- **Given data**:
+ + + + +
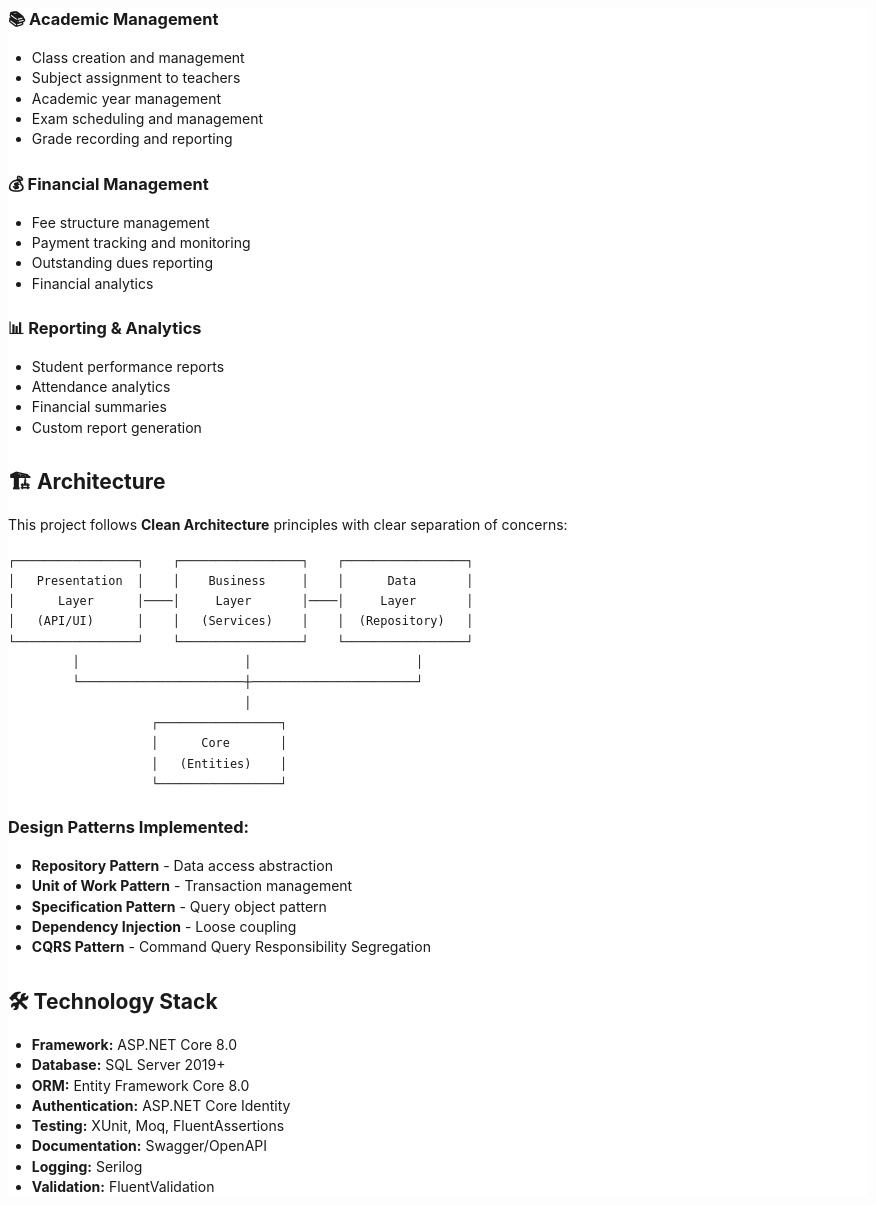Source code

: ### 📚 **Academic Management**
- Class creation and management
- Subject assignment to teachers
- Academic year management
- Exam scheduling and management
- Grade recording and reporting

### 💰 **Financial Management**
- Fee structure management
- Payment tracking and monitoring
- Outstanding dues reporting
- Financial analytics

### 📊 **Reporting & Analytics**
- Student performance reports
- Attendance analytics
- Financial summaries
- Custom report generation

## 🏗️ Architecture

This project follows **Clean Architecture** principles with clear separation of concerns:

```
┌─────────────────┐    ┌─────────────────┐    ┌─────────────────┐
│   Presentation  │    │    Business     │    │      Data       │
│      Layer      │────│     Layer       │────│     Layer       │
│   (API/UI)      │    │   (Services)    │    │  (Repository)   │
└─────────────────┘    └─────────────────┘    └─────────────────┘
         │                       │                       │
         └───────────────────────┼───────────────────────┘
                                 │
                    ┌─────────────────┐
                    │      Core       │
                    │   (Entities)    │
                    └─────────────────┘
```

### Design Patterns Implemented:
- **Repository Pattern** - Data access abstraction
- **Unit of Work Pattern** - Transaction management
- **Specification Pattern** - Query object pattern
- **Dependency Injection** - Loose coupling
- **CQRS Pattern** - Command Query Responsibility Segregation

## 🛠️ Technology Stack

- **Framework:** ASP.NET Core 8.0
- **Database:** SQL Server 2019+
- **ORM:** Entity Framework Core 8.0
- **Authentication:** ASP.NET Core Identity
- **Testing:** XUnit, Moq, FluentAssertions
- **Documentation:** Swagger/OpenAPI
- **Logging:** Serilog
- **Validation:** FluentValidation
+ + + + +
- **Task**: Copy each line of the records precisely and drop any images they hold.

- **Solution**:
Source code

: ### 📚 **Academic Management**
- Class creation and management
- Subject assignment to teachers
- Academic year management
- Exam scheduling and management
- Grade recording and reporting

### 💰 **Financial Management**
- Fee structure management
- Payment tracking and monitoring
- Outstanding dues reporting
- Financial analytics

### 📊 **Reporting & Analytics**
- Student performance reports
- Attendance analytics
- Financial summaries
- Custom report generation

## 🏗️ Architecture

This project follows **Clean Architecture** principles with clear separation of concerns:

```
┌─────────────────┐    ┌─────────────────┐    ┌─────────────────┐
│   Presentation  │    │    Business     │    │      Data       │
│      Layer      │────│     Layer       │────│     Layer       │
│   (API/UI)      │    │   (Services)    │    │  (Repository)   │
└─────────────────┘    └─────────────────┘    └─────────────────┘
         │                       │                       │
         └───────────────────────┼───────────────────────┘
                                 │
                    ┌─────────────────┐
                    │      Core       │
                    │   (Entities)    │
                    └─────────────────┘
```

### Design Patterns Implemented:
- **Repository Pattern** - Data access abstraction
- **Unit of Work Pattern** - Transaction management
- **Specification Pattern** - Query object pattern
- **Dependency Injection** - Loose coupling
- **CQRS Pattern** - Command Query Responsibility Segregation

## 🛠️ Technology Stack

- **Framework:** ASP.NET Core 8.0
- **Database:** SQL Server 2019+
- **ORM:** Entity Framework Core 8.0
- **Authentication:** ASP.NET Core Identity
- **Testing:** XUnit, Moq, FluentAssertions
- **Documentation:** Swagger/OpenAPI
- **Logging:** Serilog
- **Validation:** FluentValidation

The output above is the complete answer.